Data entries

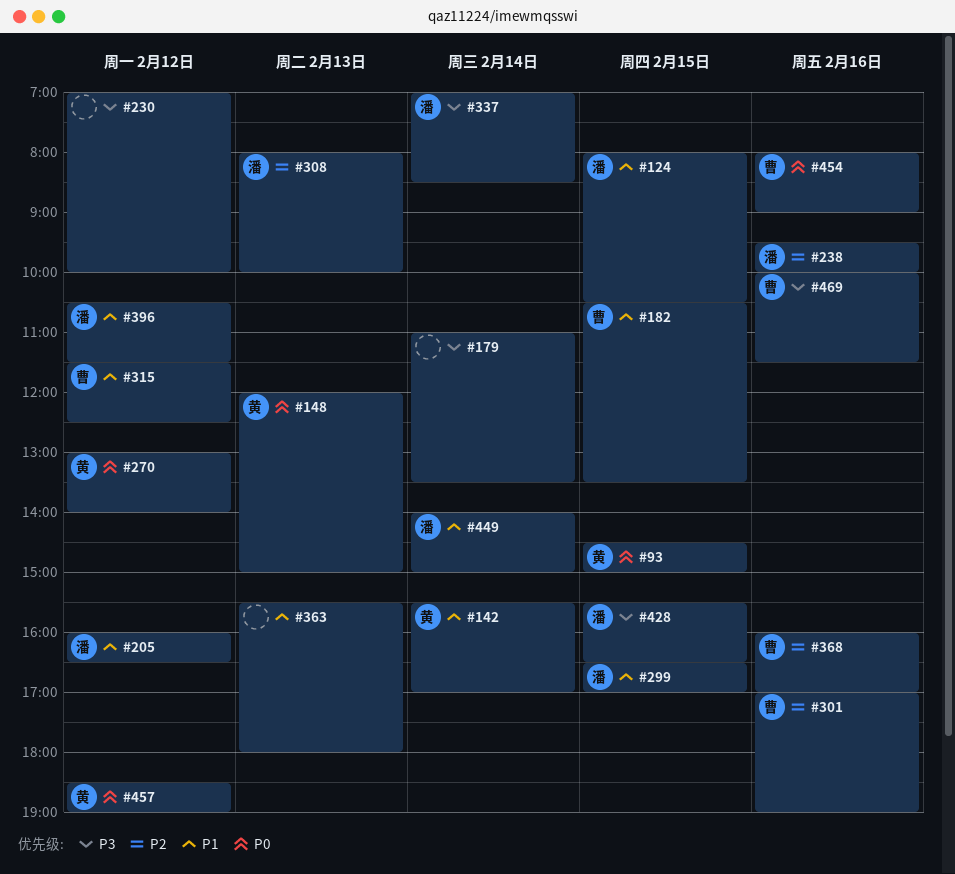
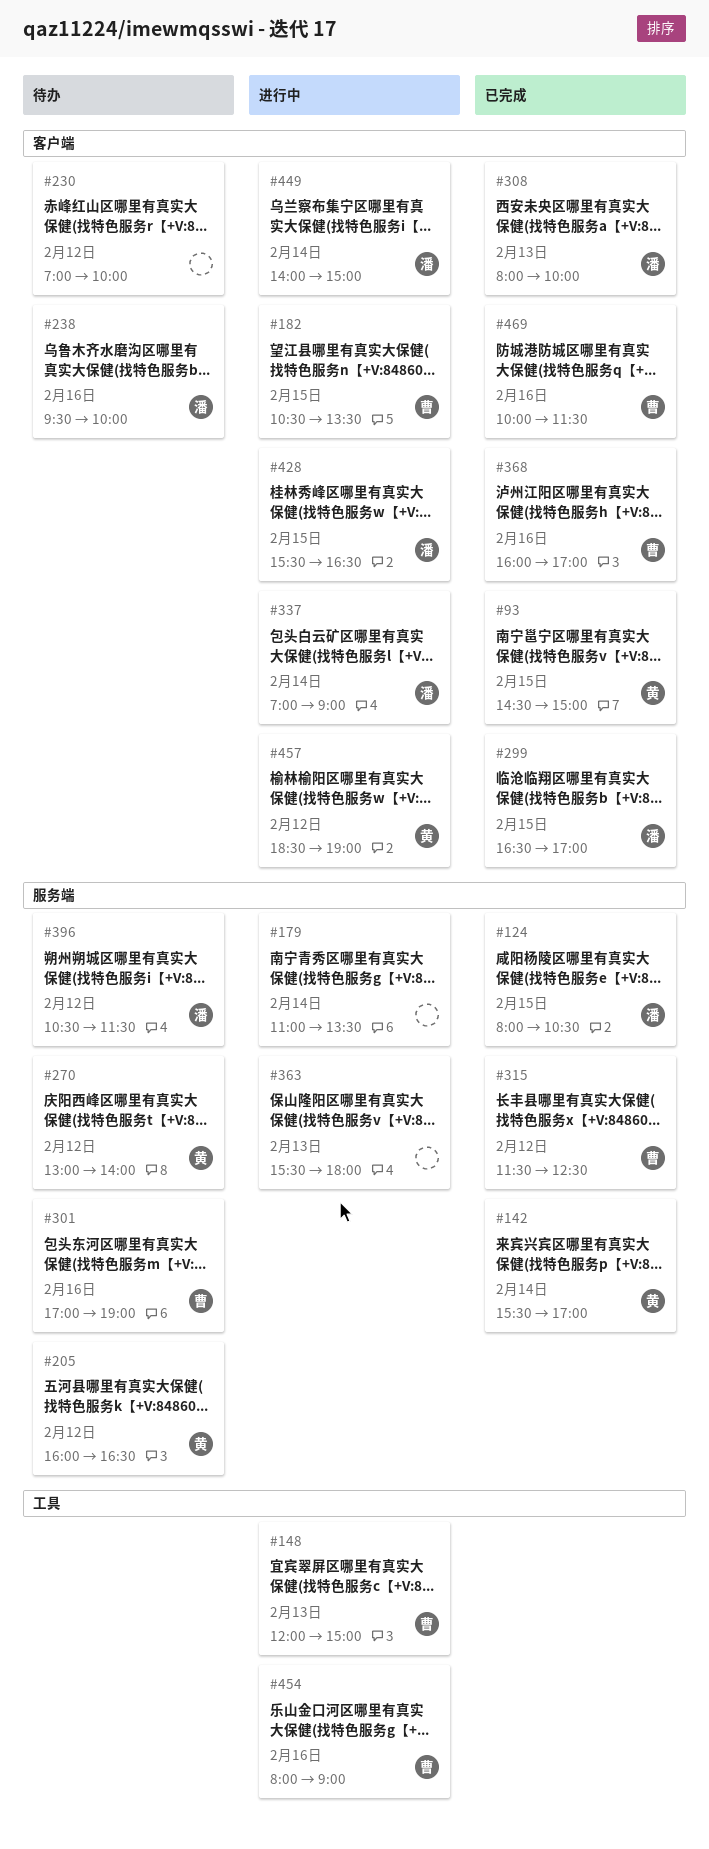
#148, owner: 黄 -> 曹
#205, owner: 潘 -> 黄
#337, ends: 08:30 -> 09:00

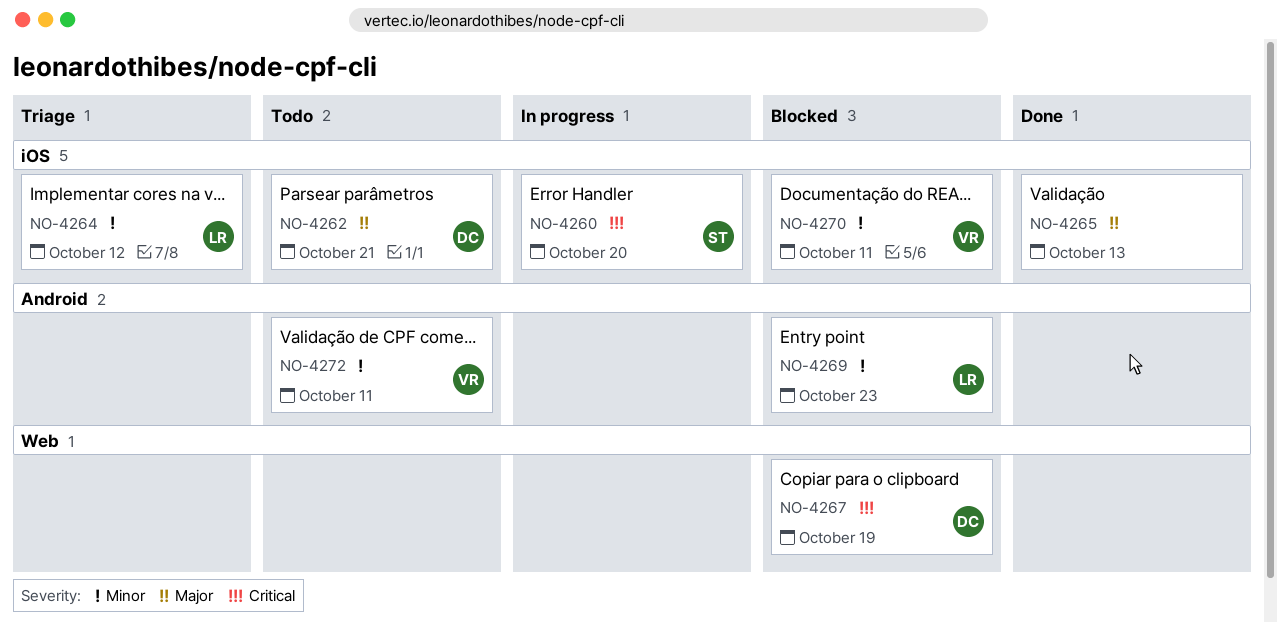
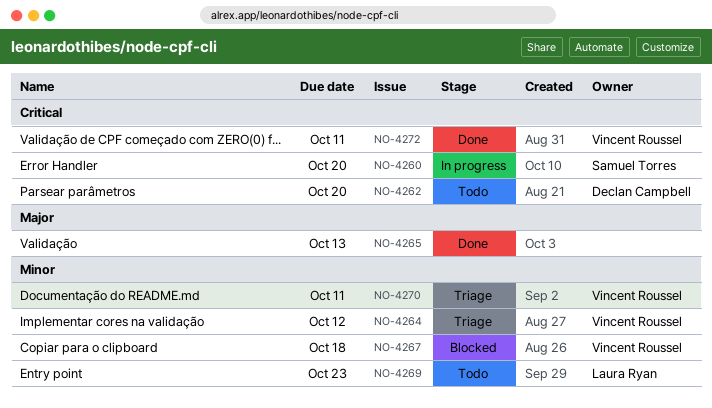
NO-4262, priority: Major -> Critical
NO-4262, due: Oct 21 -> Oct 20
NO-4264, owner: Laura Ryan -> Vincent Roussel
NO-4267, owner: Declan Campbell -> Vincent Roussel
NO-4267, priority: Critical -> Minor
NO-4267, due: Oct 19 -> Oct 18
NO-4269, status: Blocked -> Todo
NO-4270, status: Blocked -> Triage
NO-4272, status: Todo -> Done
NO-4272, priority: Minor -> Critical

_JOB ITEM_. The required output is the exact run of lines from the one with "NO-4262, due: Oct 21 -> Oct 20" through the final line of the entries.

_EXERCISE ANSWER_.
NO-4262, due: Oct 21 -> Oct 20
NO-4264, owner: Laura Ryan -> Vincent Roussel
NO-4267, owner: Declan Campbell -> Vincent Roussel
NO-4267, priority: Critical -> Minor
NO-4267, due: Oct 19 -> Oct 18
NO-4269, status: Blocked -> Todo
NO-4270, status: Blocked -> Triage
NO-4272, status: Todo -> Done
NO-4272, priority: Minor -> Critical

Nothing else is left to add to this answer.